= Human dynamics =

Human dynamics refer to a branch of complex systems research in statistical physics such as the movement of crowds and queues and other systems of complex human interactions including statistical modelling of human networks, including interactions over communications networks.

==Academic research==

Human Dynamics as a branch of statistical physics: Its main goal is to understand human behavior using methods originally developed in statistical physics.

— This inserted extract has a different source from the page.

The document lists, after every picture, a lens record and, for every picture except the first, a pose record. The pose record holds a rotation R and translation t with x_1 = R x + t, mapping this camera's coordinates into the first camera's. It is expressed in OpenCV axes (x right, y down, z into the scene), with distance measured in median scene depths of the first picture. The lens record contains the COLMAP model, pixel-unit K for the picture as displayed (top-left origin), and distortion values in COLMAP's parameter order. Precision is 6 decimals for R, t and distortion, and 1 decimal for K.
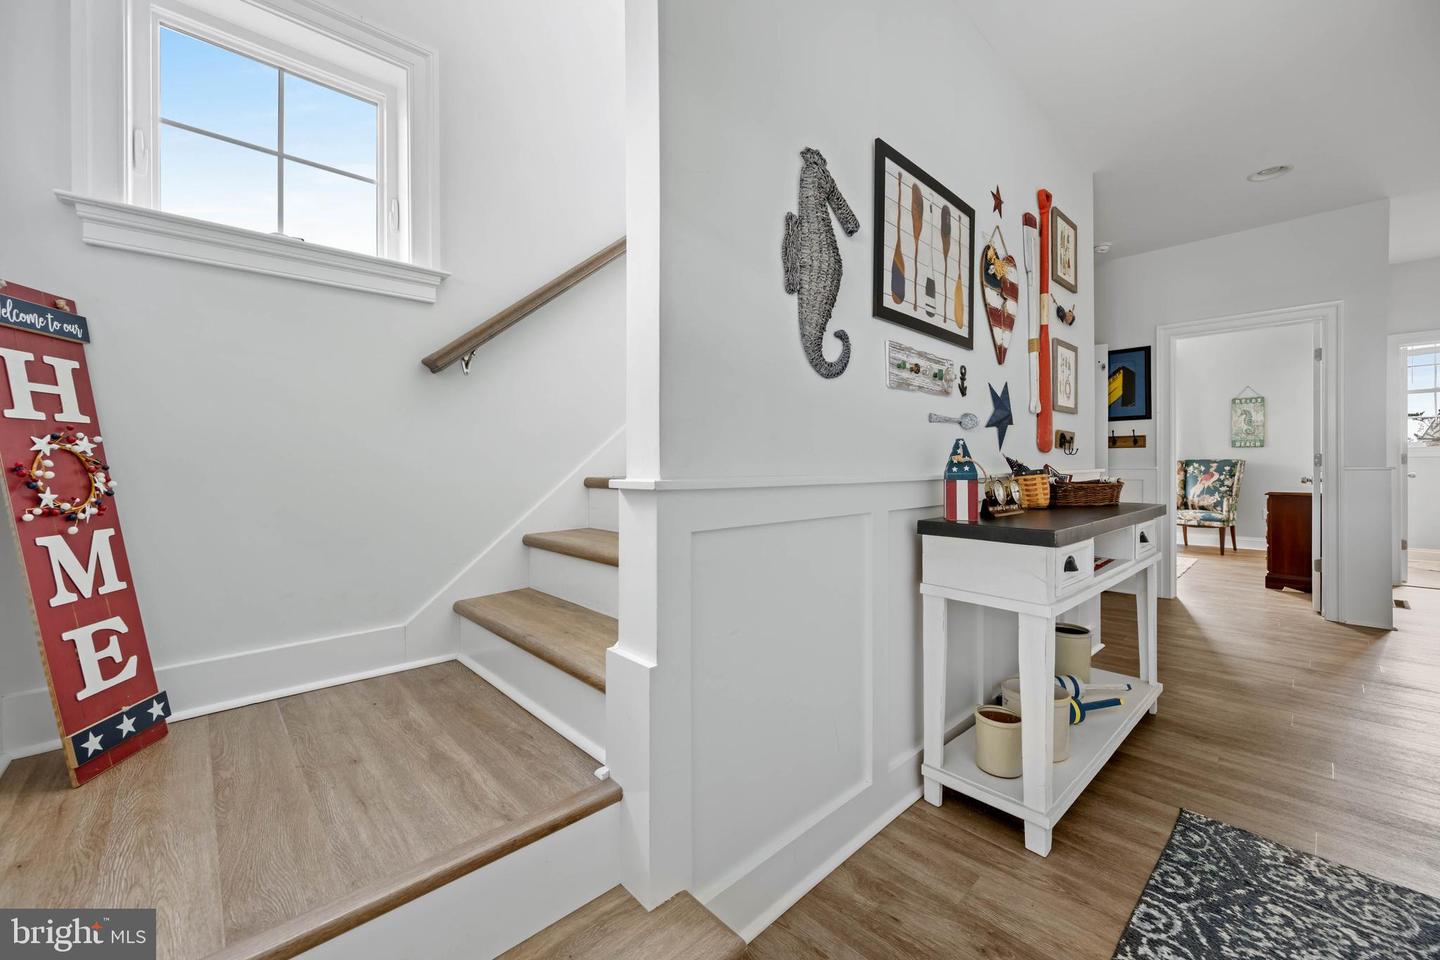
lens RADIAL K [[558.1, 0, 720.0], [0, 558.1, 467.7], [0, 0, 1]] dist [0.001731, -0.000003]
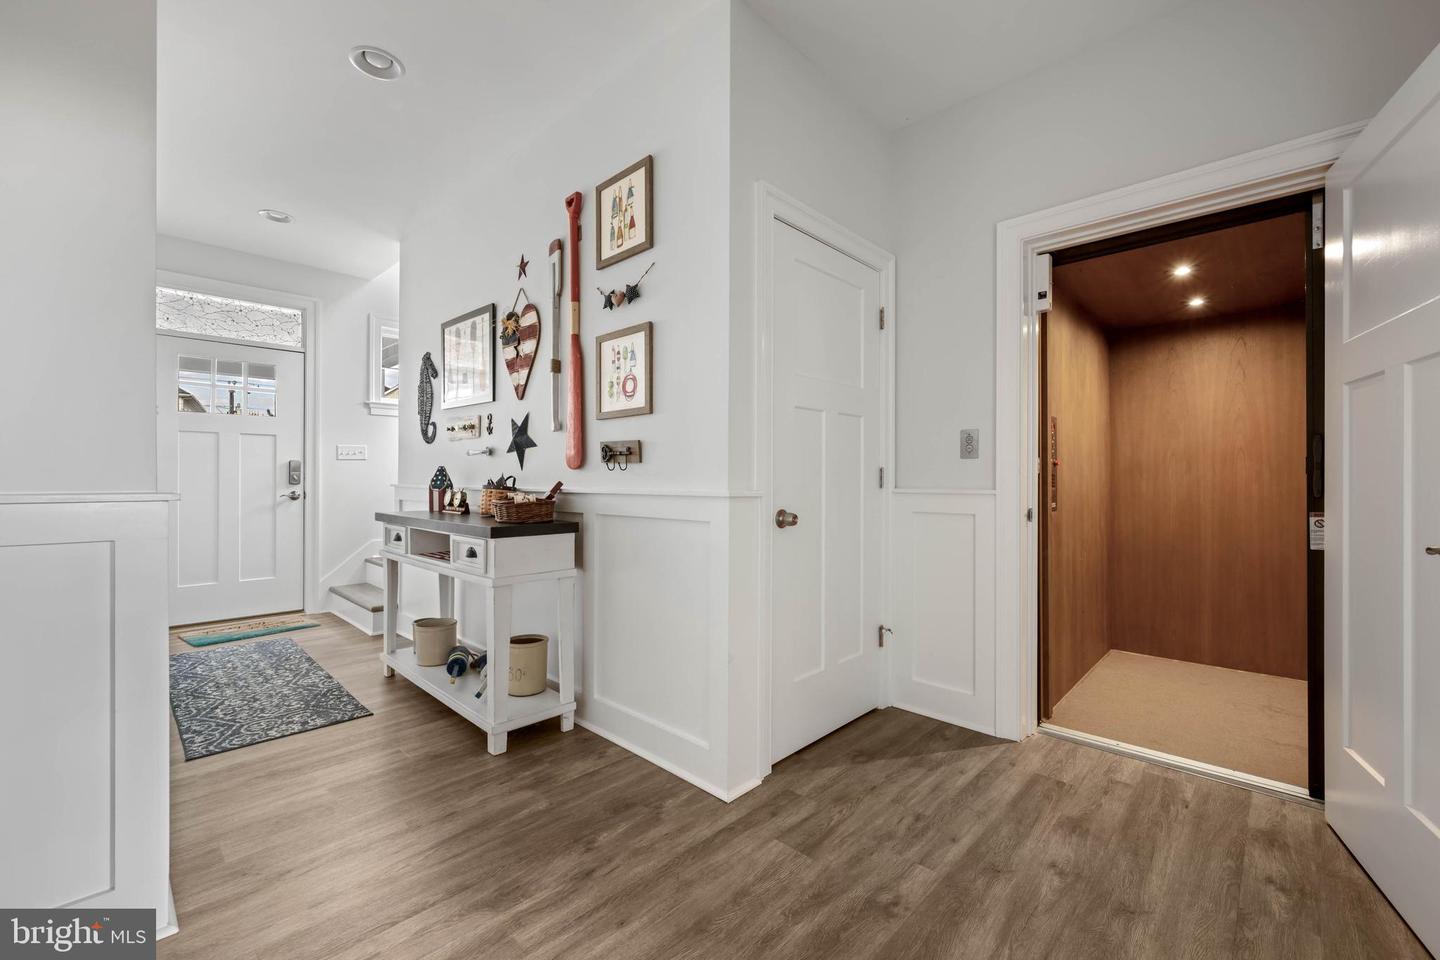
lens RADIAL K [[589.1, 0, 724.5], [0, 589.1, 476.5], [0, 0, 1]] dist [-0.002081, 0.000729]
pose [[0.070641, 0.007003, -0.997477, 2.768025], [-0.010422, 0.999926, 0.006282, -0.045515], [0.997447, 0.009952, 0.070709, 2.055508]]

Research in this area started to gain momentum in 2005 after the publication of A.-L. Barabási's seminal paper The origin of bursts and heavy tails in human dynamics. that introduced a queuing model that was alleged to be capable of explaining the long tailed distribution of inter event times that naturally occur in human activity.

This paper spurred a burst of activity in this new area leading to not only further theoretical development of the Barabasi model, its experimental verification in several different activities and the beginning of interest in using proxy tools, such as web server logs., cell phone records and even the rate at which registration to a major international conference occurs and the distance and rate people around the globe commute from home to work.

In recent years there has been a growing appetite for access to new data sources that might prove useful in quantifying and understanding human behavior both at the individual and collective scales.

==Other usage==

The term Human Dynamics or Human Dynamics as Personality Dynamics has also been used to describe a framework for understanding people and is applied in a technique aimed at education and team building. It is pioneered by Sandra Seagal and David Horne. It is a study of the ways in which we process information related to the balance of Physical, Emotional, and Mental components of our experiences. It has been subject to some skepticism, having been described in a Dutch newspaper as a personality course with esoteric (occult) roots.